We’ve tried several algorithms. So far we are relying mainly on Quantile
Random Forest when we want to get results as accurate and useful as
possible and on Linear and Multilinear regressions whenever we want to
do deeper statistical analysis, typically comparing results on both.
We’ve tested many more models, which we haven’t chosen for a number of
reasons such as accuracy or suitability to our particular needs.

Most modelling is structured around modular datasets. We typically
organize available data in categories according to the model usage
hypothesis and design different combinations tailoring possibilities and
needs of different user groups, train models for all the different
combinations and compare precision. For crop nutrient prediction, 21
models were designed, targeting a spectra of users from a buyer in a
supermarket to a professional full equipped lab.

Nutrient Prediction based on reflectometer scan (in field modelling)

This was one of our main drivers. Currently, we are predicting
Antioxidants, Polyphenols, Proteins and Brix using the UV/VIS
bionutrient scanner. The QRF model returns a confidence interval for
the value of each nutrient, 80% confident. In most cases, this
prediction allows the user to know in what range of quality the piece of
produce being analyzed is, between a decile and a quartile, using just
an instantaneous scan of the surface of the product.

This models are deployed, so they can currently be used in field for
those crop/nutrient models that yielded enough precision.
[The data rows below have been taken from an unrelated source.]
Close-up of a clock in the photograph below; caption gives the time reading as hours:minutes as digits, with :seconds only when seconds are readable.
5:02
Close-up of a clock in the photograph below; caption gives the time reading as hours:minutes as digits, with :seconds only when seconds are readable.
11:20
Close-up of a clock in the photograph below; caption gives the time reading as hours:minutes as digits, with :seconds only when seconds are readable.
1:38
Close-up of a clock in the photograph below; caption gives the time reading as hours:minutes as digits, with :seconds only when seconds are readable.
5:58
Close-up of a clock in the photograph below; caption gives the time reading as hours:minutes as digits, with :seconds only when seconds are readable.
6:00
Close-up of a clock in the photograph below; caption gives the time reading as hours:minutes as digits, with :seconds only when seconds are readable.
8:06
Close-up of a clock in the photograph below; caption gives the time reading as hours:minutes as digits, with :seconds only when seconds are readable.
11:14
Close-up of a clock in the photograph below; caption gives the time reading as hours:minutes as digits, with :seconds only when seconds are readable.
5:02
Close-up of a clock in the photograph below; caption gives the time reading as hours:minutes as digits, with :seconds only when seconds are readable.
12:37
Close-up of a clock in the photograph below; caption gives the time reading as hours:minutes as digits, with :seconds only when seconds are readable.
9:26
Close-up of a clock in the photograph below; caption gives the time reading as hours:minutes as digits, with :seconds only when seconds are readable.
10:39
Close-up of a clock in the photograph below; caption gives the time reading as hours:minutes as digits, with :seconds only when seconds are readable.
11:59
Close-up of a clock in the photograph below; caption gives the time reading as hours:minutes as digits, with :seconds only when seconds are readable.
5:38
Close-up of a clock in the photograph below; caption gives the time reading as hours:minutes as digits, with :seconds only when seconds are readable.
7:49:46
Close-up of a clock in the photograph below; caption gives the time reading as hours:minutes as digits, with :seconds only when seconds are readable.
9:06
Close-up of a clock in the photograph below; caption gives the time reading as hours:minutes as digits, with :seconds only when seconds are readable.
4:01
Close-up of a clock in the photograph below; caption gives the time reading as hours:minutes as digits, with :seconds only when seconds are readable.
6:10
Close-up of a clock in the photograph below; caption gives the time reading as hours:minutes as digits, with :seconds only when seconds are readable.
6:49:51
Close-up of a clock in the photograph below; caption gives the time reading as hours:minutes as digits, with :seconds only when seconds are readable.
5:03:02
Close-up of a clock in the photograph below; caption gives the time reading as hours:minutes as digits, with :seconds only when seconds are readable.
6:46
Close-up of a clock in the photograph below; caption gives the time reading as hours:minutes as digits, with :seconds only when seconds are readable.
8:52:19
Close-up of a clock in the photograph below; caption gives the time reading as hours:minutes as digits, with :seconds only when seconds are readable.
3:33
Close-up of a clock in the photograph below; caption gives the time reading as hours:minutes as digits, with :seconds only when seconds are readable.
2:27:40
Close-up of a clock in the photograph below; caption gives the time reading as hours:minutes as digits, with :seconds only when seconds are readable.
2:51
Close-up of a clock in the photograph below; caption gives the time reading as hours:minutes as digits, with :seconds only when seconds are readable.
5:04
Nutrient Prediction based on soil conditions

This work is reflected in our soil briefs. There’s substantial interest
in modelling the relationship between these factors and also in proving
the correlation exists. This is a work in progress so far, but we’ve
done significant work already.

Soil Organic Carbon Content Prediction based on reflectometer scan

We are using attempting to replicate the same strategy we used for
nutrients. The results are encouraging but we decided this models needs
a sharper level of precision to be relevant for the users, so we want
to improve it before releasing.

Statistical Results

This is also reflected in our briefs.

  • Median comparisons trying to quantify the influence of farm
    management and broader farm practices over nutritional content of
    crops. This are non parametrical means comparisons between reference
    neutral farms and farms tagged as users of each practice and are
    available formatted as tables in which we mention both the
    percentage of the mean displacement for the practicing ones.
  • Some clusterization work for the nutrient conte across several
    categories such as farm practices and climate regions.
  • Some ANOVA work comparing climate regions, varieties, practices for
    our main studied nutrients.
  • We registered and plotted correlations between most variables.